About this task: Because only the text is wanted, repeat the records below exactly and omit the pictures.

(Saved entries)
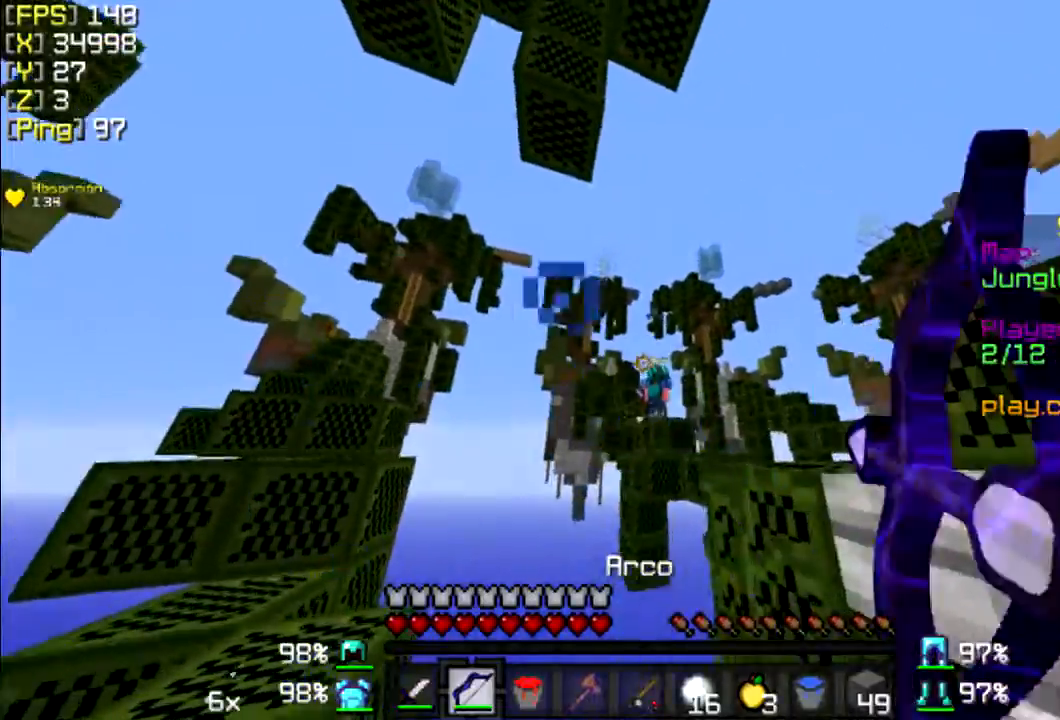
{"keys": [], "mouse": ["right"], "events": [[100, "a", "up"], [133, "w", "up"], [200, "w", "down"], [233, "w", "up"], [333, "mouse_right", "up"], [400, "mouse_left", "down"], [433, "mouse_right", "down"], [500, "mouse_left", "up"]]}
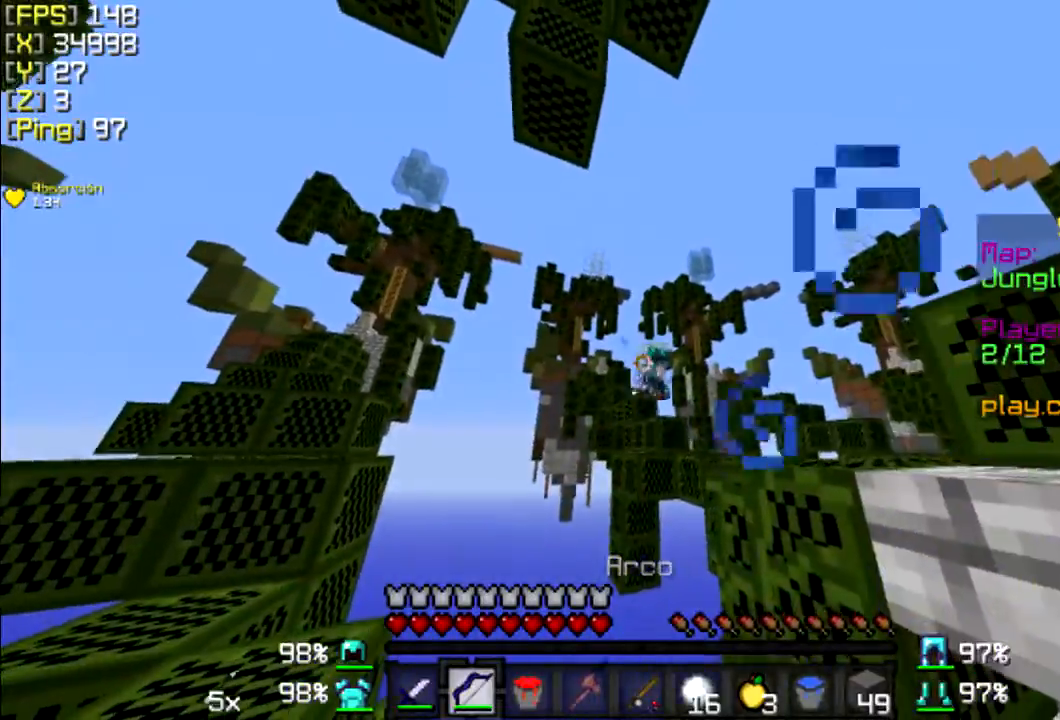
{"keys": ["w"], "mouse": ["right"], "events": [[400, "w", "down"]]}
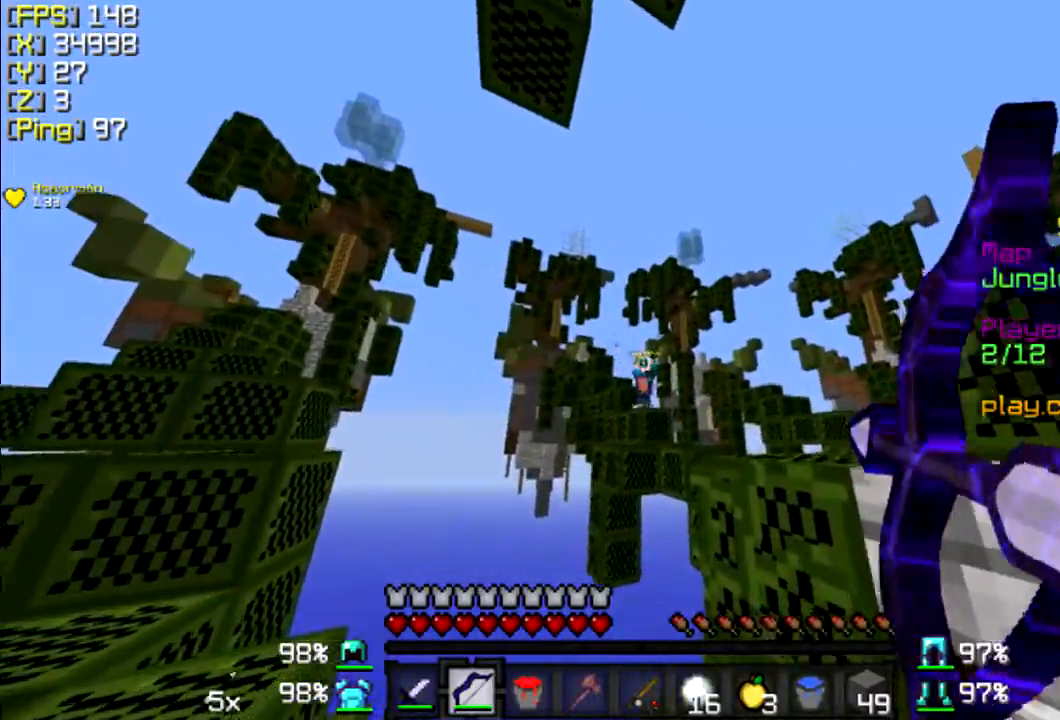
{"keys": [], "mouse": ["right"], "events": [[100, "w", "up"], [200, "mouse_right", "up"], [233, "mouse_left", "down"], [333, "mouse_left", "up"], [333, "mouse_right", "down"]]}
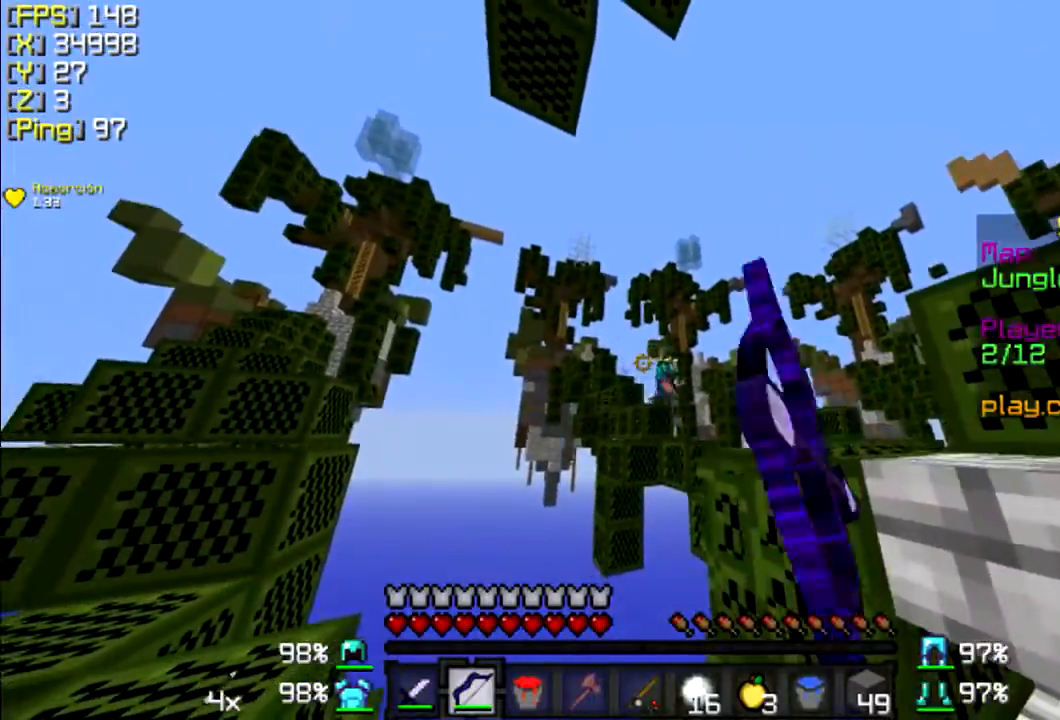
{"keys": [], "mouse": ["right"], "events": []}
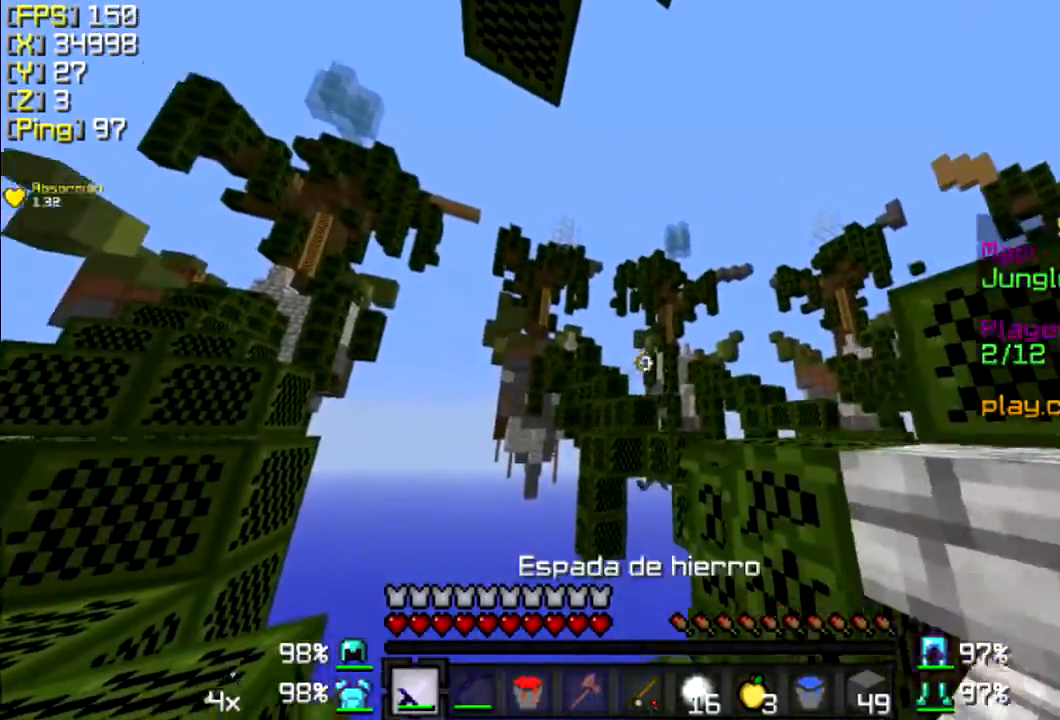
{"keys": [], "mouse": [], "events": [[100, "mouse_right", "up"]]}
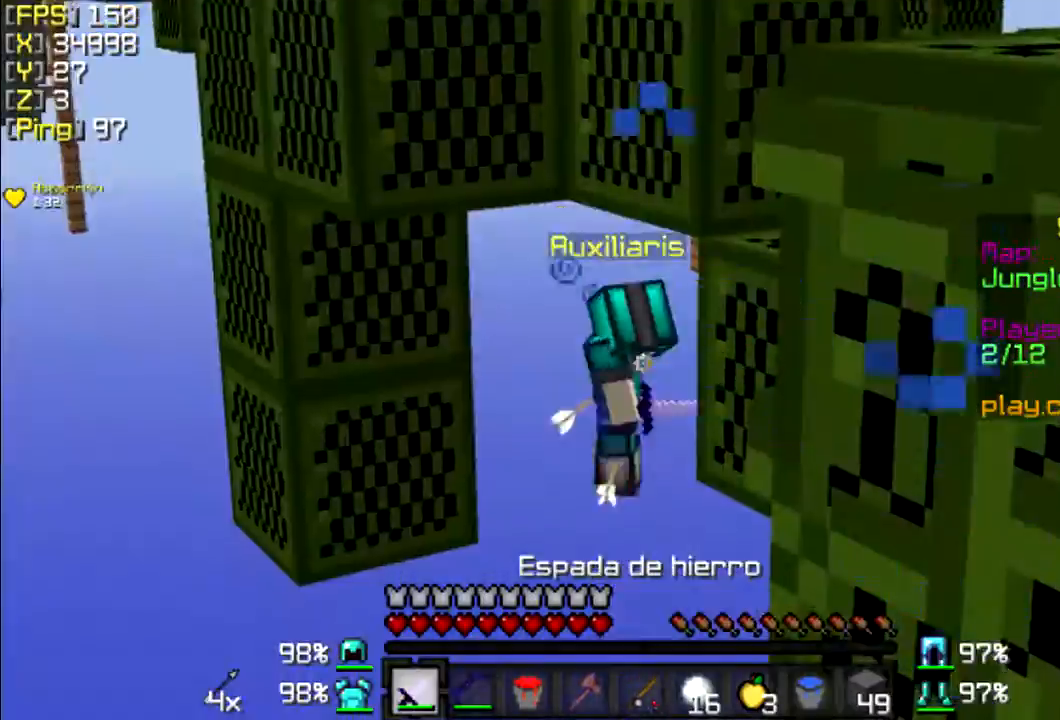
{"keys": ["w"], "mouse": [], "events": [[400, "w", "down"]]}
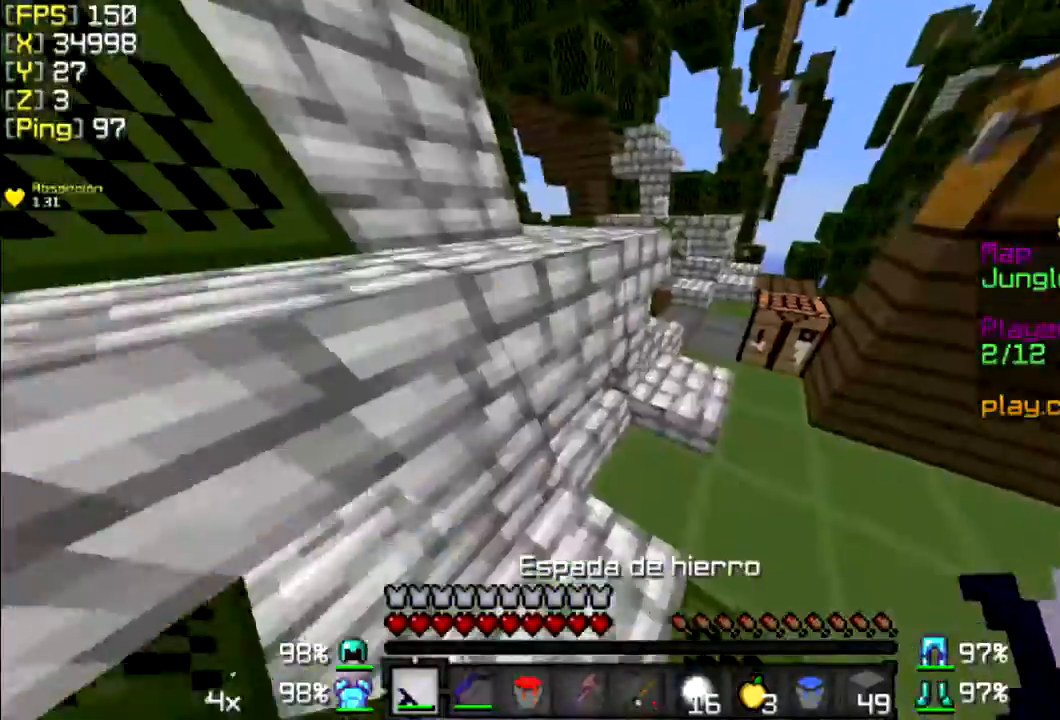
{"keys": ["w"], "mouse": [], "events": [[333, "d", "down"], [500, "d", "up"]]}
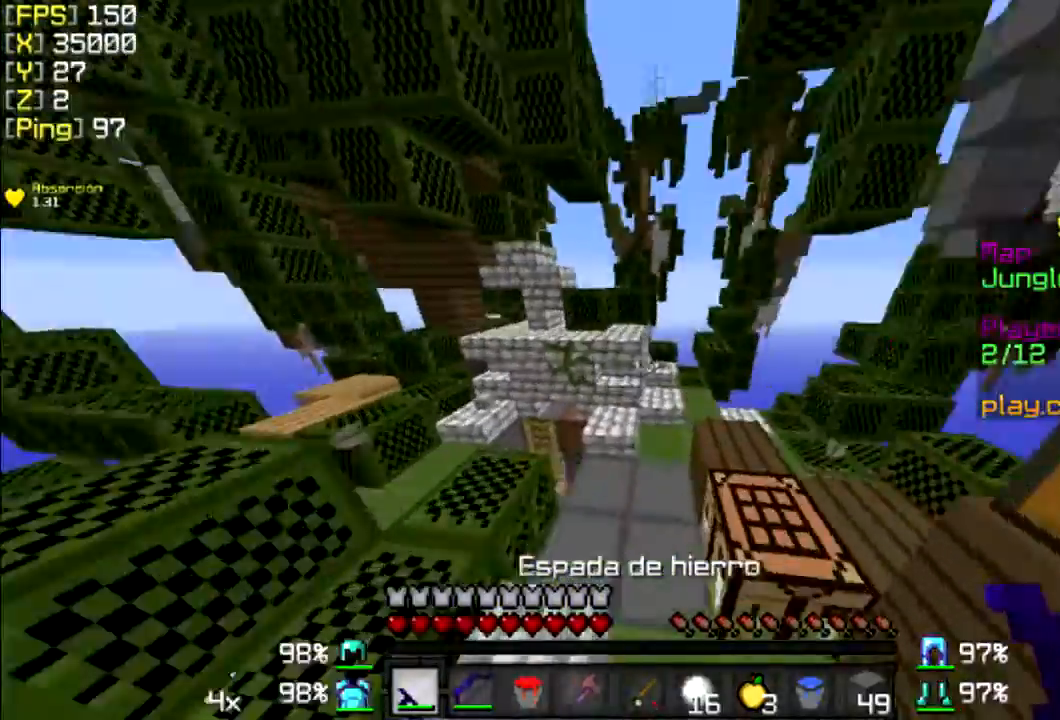
{"keys": ["w"], "mouse": [], "events": [[100, "a", "down"], [333, "a", "up"]]}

Task result:
{"keys": [], "mouse": ["right"], "events": [[100, "a", "up"], [133, "w", "up"], [200, "w", "down"], [233, "w", "up"], [333, "mouse_right", "up"], [400, "mouse_left", "down"], [433, "mouse_right", "down"], [500, "mouse_left", "up"]]}
{"keys": ["w"], "mouse": ["right"], "events": [[400, "w", "down"]]}
{"keys": [], "mouse": ["right"], "events": [[100, "w", "up"], [200, "mouse_right", "up"], [233, "mouse_left", "down"], [333, "mouse_left", "up"], [333, "mouse_right", "down"]]}
{"keys": [], "mouse": ["right"], "events": []}
{"keys": [], "mouse": [], "events": [[100, "mouse_right", "up"]]}
{"keys": ["w"], "mouse": [], "events": [[400, "w", "down"]]}
{"keys": ["w"], "mouse": [], "events": [[333, "d", "down"], [500, "d", "up"]]}
{"keys": ["w"], "mouse": [], "events": [[100, "a", "down"], [333, "a", "up"]]}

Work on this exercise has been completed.